The Scorpions, Kasiram said, work long hours, but love their jobs and are more often successful than police. According to Redpath, of 500,000 cases sent to prosecutors by police each year, about 200,000 are returned for want of evidence.

"When I get my conviction, I get immense joy from putting the correct facts before the court," said Kasiram, a petite, pin-neat woman of Indian descent. "I'm a prosecutor and not a persecutor. I have to see that justice is done. That is my passion."

Despite its success, the Scorpions have been plagued with controversy. Conspiracy theories made the rounds that they spied for foreign governments or promoted an apartheid era old guard.

After the December ruling party vote, the unit is seen by analysts as the first high-profile victim in a battle between two opposing ANC factions: the new party leadership - the Zuma camp and President Thabo Mbeki's faction that still runs the government.
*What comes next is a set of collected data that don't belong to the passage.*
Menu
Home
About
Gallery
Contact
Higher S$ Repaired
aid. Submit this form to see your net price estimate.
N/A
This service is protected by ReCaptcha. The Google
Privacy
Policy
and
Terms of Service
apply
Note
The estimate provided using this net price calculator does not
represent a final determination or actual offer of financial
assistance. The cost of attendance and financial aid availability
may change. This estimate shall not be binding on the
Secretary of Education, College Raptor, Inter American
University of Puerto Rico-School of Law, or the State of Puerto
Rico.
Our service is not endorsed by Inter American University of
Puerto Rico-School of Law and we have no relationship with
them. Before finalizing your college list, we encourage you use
A parliamentary vote is still required to dismantle the unit, but the ANC has the numbers. Safety and Security Minister Charles Nqakula said this month that the unit would be dissolved and replaced by a "better" police unit.

Leading financial daily Business Day condemned the move in a front-page editorial: "Disgrace does not begin to describe the decision ... to disband the Scorpions. It is hard to imagine the damage this action will do to our reputation as a sensible country."

"There is a number of politicians who have a vested interest in seeing the demise of the Scorpions," said Colm Allan of an independent analytical group monitoring government accountability. He said 18 percent to 20 percent of the ANC's national executive committee, elected in December, has been investigated or prosecuted by the Scorpions.